**WORK TASK**: Transcribe the SkyCycle passage word for word, from "The SkyCycle approach" up to and including "platform building system.".

**EXERCISE PASSAGE**:
····················
"Space Syntax's analysis and design contribution helped unlock the scheme. The evidence they presented proved critical in promoting our design and convincing people that it would work."
A revolutionary cycling infrastructure to transform London’s transport network
The Mayor’s aim is for London to be the best major city in the world. However, the capital’s transport network is at capacity and faces the challenge of population growth of 12 percent over the next decade. The government has committed to investment in transport, through airport planning, high-speed rail, Thameslink and Crossrail. The Mayor’s transport strategy also seeks to address the needs of pedestrians and cyclists in the city’s crowded streets and in areas where the public realm is poor. The environmental and health benefits of cycling notwithstanding, the bicycle is a more efficient use of London’s limited space – we believe there is a pressing need for network modelling of new capacity for these active, self-determined modes of transport.
Exterior Architecture, Foster + Partners and Space Syntax have jointly developed SkyCycle, a new approach to transform cycling in the capital. Following existing suburban railway corridors, a wide, secure deck would be constructed above the trains to create new cycle routes throughout London.
The proposed SkyCycle network follows existing suburban rail services and provides over 220 kilometres of safe, car free cycle routes, which can be accessed at over 200 entrance points. Almost six million people live within the catchment area of the proposed network, half of whom live and work within 10 minutes of an entrance. Each route can accommodate 12,000 cyclists per hour and will improve journey times by up to 29 minutes.
The SkyCycle approach is revolutionary, and has potential applications in cities around the world. Applying lateral thinking, Britain’s engineering expertise and investment in transport technology could lead to the creation of an efficient platform building system.
As London’s railway lines were originally built for steam trains, they follow contours that naturally reduce the amount of energy expended and avoid steep gradients. SkyCycle exploits this historic legacy. Associated benefits include the regeneration of the typically low value, often underutilised industrial sites next to railway lines; vertically layering the city to create new social spaces and amenities on these cycling high streets; and the integration of automated goods delivery networks.
Early studies of a SkyCycle system indicate that it provides capacity at a much lower cost than building new roads and tunnels. The possibility of the deck providing development opportunities for businesses along the route, particularly where it intersects with stations and bridges, has also been the subject of the study, exploring ideas for public/private commercial growth and regeneration. The SkyCycle study team will continue to further develop these scenarios, and the project has already been presented to the GLA, TfL and Network Rail, as well as to developers and contractors with specialist rail experience.
····················
**GIVEN MATERIAL**:
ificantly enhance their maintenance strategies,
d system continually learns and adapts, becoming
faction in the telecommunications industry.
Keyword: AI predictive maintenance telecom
····················
**COMPLETED EXERCISE**:
The SkyCycle approach is revolutionary, and has potential applications in cities around the world. Applying lateral thinking, Britain’s engineering expertise and investment in transport technology could lead to the creation of an efficient platform building system.